Weißt du, Dip, nichts ist geeigneter, die Aussicht auf sorglose und spontane Leidenschaft in einer Ehe zunichte zu machen, als drei Kinder. Manchmal wünschte ich, sie würden sich irgendwohin aus dem Staub machen und ihren Spaß haben. So, das wär's. Das war mein Tag bisher. Was hältst du davon?“
Ich wusste nicht, was Dip darauf antworten wollte, aber was immer es war, es bekam keine Chance, gehört zu werden, denn in diesem Moment tauchte Felicity wieder auf, einen Bogen Papier mit der Hand umklammernd. Ein komisches, stirnrunzelndes kleines Lächeln ging über Dips Gesicht. Sie signalisierte, sie wolle nur mal kurz auf den Flur hinaus, und verschwand durch die offene Tür.
„Mami, ich habe eine Quizfrage für dich. Welches ist das schrecklichste prähistorische Monster von allen, noch schrecklicher als der Tyrannosaurus Rex oder die Raptoren oder sonst welche in dem Film, den du mich nicht gucken lassen wolltest, Daddy aber doch? Jack hat es mir gerade aufgeschrieben.“
Felicity war wieder voll da und sprühte vor Interesse an dem, was sie mitzuteilen hatte. Jack war ihr ältester Bruder, gerade heimgekehrt von seinem letzten Semester an der Universität und während der Woche mit Zeitarbeit beschäftigt, während er über die banale Frage nachdachte, was er mit dem Rest seines Lebens anfangen wollte. Jack schien nie aus seinem Bett aufzustehen, wenn es nicht einen außerordentlich guten Grund dafür gab. Da heute Samstag war, sah er nicht einmal einen schlechten Grund, sich zu zeigen. Zweifellos war seine kleine Schwester auf ihn gesprungen, ohne auf sein Stöhnen zu achten, und hatte Unterhaltung eingefordert. Ihre Beziehung war für mich eine ständige Freude. Als Jack mit dem Studium begann, hatte ich große Angst gehabt, dass Felicity dieses Gefühl der Nähe verlieren würde, das während der ersten Jahre ihres Lebens zwischen ihnen bestanden hatte. Doch keine Spur davon.
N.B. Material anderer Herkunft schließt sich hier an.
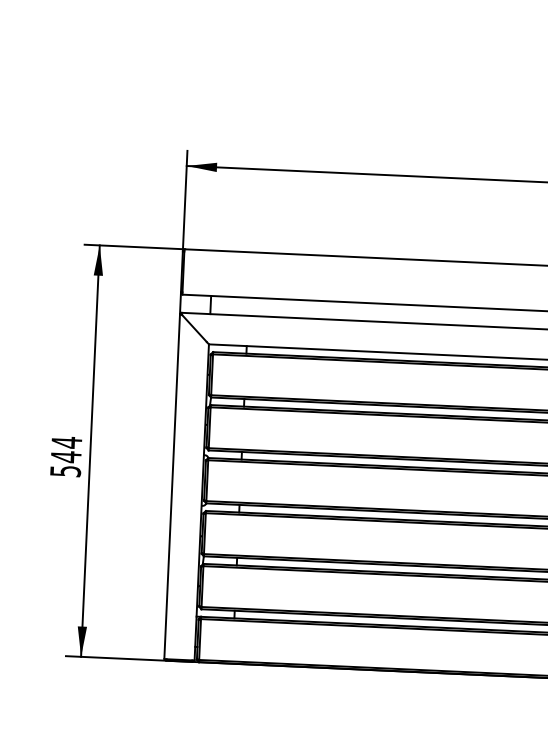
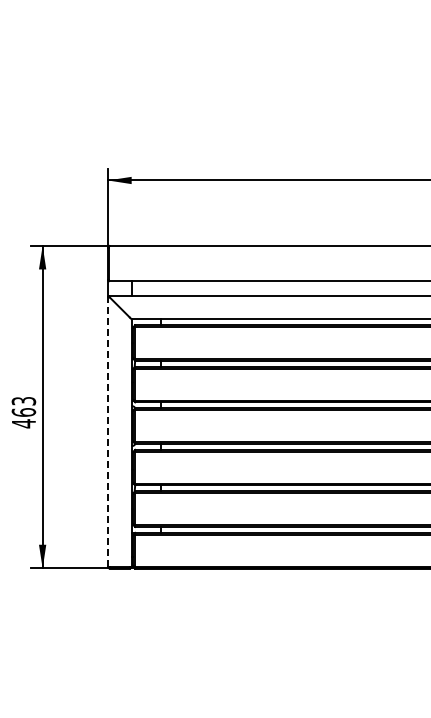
text: (65, 456) -> (23, 412), 544 -> 463
line: (171, 485) -> (107, 431), solid -> dashed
„Na, dann los“, sagte ich, „lass hören!“
„Okay.“ Sie räusperte sich geräuschvoll und las von ihrem Blatt vor.
„,Der schrecklichste Dinosaurier von allen ist einer, der nicht ausgestorben ist wie die anderen, sondern auch in der heutigen Zeit noch zu finden ist. Er lauert in Bibliotheken, Arbeitszimmern und Buchhandlungen überall in England. Er heißt Thesaurus, und er ist gewaltig, massiv, riesengroß, enorm, g … gigantisch, kolossal, immens, hünenhaft, monströs, titanisch und unermesslich. Deshalb bekommt jeder, der ihn sieht, beobachtet, entdeckt, bemerkt, betrachtet, wahrnimmt, beäugt, besichtigt, erspäht oder anschaut, sogleich Angst, Schrecken, Furcht, Entsetzen, Schock, Panik und Schiss.‘ Schiss!“, wiederholte sie mit einem glockenhellen Lachen. „Ich glaube, das wäre das Richtige, wenn ich einen Dinosaurier sehen würde. Das würde ihn vielleicht davon abhalten, mich zu fressen.“
„Nun, mich würde es abhalten. Nur interessehalber, liebstes Töchterchen“, sagte ich, „weißt du denn, was ein Thesaurus wirklich ist?“
„Ja, Mami“, erwiderte sie seelenruhig und schaute wieder auf ihr Blatt Papier, „das ist eine Sammlung von Begriffen oder Wörtern, geordnet nach ihrem Sinn. Was dachtest du denn, was es wäre?“
Felicity grinste. „Jack wusste, dass du mich das fragen würdest.“
„Ich komme gleich die Treppe hinauf und stopfe deinem Faulpelz von einem großen Bruder Mr. Rogets gesamte Sammlung von Begriffen oder Wörtern, geordnet weiß der Geier wonach, in den Mund. Geh und sag ihm das, und sag ihm, er soll aufstehen und herunterkommen und hallo zu Dip sagen.“
„Ich glaube, Dip ist gegangen, Mami“, sagte Felicity. „Ich habe gerade die Haustür zuklappen gehört.“
„Wie? Was redest du denn da? Nein, sie ist noch da, sie ist nur aufs - aufs Klo oder so gegangen.“
Ich stand rasch auf und ging hinaus in die Diele. Keine Menschenseele zu sehen. Ein Ruf die Treppe hinauf rief ebenfalls keine Antwort hervor. Ich öffnete die Haustür und ging bis vorne ans Gartentor, beugte mich hinüber und hielt in beiden Richtungen unserer Straße Ausschau nach dem vertrauten Anblick von Dips betagtem, aber geliebtem Mini „Daffodil“. Es gab jede Menge freie Parkplätze, einschließlich des Platzes unter dem Baum direkt vor unsrem Haus, wo sie meistens parkte, doch der Mini war nirgends zu sehen. Felicity hatte Recht. Dip war weg.